Some players said they relied on staff members (including doctors) to convey information about prohibited substances. Rafael Nadal, 14-time Grand Slam champion, said, "You cannot live thinking about all the negative things that can happen. I am 100 percent confident with my team."

Of course, most of us don't have a team. But in my experience, even people without an entourage--say, the average employee--still misses essential emails, even when the topic is vitally important: Like pay. Benefits. Your career.

The fact is, we're just so busy that we're speeding through our inbox, doing triage to try to decide which ones demand our immediate attention. So something requiring a commitment of time and attention--like reading a list--gets pushed aside for later.

And, all too often, later never comes.

If you're charged with reaching employees, how can you overcome this issue?

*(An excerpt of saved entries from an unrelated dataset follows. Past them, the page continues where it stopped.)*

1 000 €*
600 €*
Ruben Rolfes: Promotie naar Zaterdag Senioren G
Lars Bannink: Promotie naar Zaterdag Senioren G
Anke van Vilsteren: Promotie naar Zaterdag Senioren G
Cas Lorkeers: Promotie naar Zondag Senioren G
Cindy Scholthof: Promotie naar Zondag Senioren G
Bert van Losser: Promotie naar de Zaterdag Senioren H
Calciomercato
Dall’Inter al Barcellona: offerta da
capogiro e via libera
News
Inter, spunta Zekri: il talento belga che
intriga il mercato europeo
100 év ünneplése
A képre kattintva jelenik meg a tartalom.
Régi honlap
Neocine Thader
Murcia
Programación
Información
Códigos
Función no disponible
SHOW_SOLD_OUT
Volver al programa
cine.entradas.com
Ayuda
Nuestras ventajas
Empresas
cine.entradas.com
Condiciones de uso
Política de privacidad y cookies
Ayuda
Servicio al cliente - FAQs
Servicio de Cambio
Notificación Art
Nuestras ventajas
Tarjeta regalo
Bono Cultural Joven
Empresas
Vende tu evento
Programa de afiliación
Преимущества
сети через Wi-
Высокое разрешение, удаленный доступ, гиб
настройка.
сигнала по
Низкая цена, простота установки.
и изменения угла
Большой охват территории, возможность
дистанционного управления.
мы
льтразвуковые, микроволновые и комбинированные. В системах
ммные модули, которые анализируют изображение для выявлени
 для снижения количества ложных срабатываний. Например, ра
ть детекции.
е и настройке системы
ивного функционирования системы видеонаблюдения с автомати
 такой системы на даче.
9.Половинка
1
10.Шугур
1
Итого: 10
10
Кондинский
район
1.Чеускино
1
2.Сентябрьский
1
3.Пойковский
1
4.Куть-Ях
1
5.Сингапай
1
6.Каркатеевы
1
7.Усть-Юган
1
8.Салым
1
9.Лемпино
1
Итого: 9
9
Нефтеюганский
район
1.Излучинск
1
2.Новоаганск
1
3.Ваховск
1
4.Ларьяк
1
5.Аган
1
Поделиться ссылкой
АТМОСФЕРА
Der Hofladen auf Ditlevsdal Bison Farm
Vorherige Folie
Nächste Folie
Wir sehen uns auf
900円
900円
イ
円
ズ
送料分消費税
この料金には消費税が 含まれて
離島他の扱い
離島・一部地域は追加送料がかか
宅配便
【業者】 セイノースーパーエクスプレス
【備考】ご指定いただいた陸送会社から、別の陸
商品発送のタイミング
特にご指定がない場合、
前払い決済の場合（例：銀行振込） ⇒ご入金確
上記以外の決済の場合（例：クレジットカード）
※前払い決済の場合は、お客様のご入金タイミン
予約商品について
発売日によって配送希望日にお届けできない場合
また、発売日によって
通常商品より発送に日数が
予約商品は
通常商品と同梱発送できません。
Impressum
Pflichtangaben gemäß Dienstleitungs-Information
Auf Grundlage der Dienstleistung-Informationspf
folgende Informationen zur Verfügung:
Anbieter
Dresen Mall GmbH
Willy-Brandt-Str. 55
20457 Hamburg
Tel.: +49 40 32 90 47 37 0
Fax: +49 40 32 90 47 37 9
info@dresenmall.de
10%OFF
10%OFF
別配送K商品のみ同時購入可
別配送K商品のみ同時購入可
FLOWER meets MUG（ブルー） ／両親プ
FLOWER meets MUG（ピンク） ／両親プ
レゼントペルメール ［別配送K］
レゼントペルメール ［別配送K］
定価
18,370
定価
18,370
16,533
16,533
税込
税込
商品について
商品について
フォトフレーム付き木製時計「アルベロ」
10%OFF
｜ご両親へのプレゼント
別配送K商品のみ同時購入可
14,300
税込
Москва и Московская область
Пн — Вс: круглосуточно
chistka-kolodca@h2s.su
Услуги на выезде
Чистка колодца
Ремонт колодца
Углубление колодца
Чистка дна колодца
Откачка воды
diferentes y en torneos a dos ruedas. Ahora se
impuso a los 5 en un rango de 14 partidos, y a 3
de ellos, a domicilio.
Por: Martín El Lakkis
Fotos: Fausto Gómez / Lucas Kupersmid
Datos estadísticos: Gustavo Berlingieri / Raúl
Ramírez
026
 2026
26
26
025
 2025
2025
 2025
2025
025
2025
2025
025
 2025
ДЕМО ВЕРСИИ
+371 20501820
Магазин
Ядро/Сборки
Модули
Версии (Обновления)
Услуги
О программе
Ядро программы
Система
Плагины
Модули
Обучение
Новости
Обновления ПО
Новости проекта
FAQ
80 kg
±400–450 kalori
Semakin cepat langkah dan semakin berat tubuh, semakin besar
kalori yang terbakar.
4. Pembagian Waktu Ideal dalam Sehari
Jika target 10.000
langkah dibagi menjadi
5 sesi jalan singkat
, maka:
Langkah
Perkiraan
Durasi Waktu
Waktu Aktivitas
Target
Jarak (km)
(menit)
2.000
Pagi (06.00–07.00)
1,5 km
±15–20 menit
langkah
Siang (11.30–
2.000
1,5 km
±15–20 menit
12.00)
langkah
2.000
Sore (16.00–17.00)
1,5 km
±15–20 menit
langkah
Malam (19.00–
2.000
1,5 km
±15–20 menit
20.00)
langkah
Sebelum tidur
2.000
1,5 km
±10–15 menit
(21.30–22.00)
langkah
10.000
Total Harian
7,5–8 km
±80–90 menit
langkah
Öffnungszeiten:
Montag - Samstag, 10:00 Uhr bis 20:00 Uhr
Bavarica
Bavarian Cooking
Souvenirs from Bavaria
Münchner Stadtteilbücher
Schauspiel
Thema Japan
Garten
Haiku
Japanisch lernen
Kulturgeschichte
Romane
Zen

Here are 3 quick suggestions:

  1. Focus on only one topic per email. If the WAPA's email had this subject line-- "Meldonium Now Banned'--I bet someone in Sharapova's camp would have caught it.
  2. Avoid attachments. They're not only so 2002, they're a burden. You have to download, open, read. Much better to include a mobile-friendly link.
  3. Don't rely on just one channel. Think about your communication system: email, website, social media, workplace channels like posters, even print. Are you reinforcing important information so it can't be missed?

Above all, don't assume that a message sent is communication achieved. That was never a sound philosophy, but in today's information-overloaded world, it's even more flawed.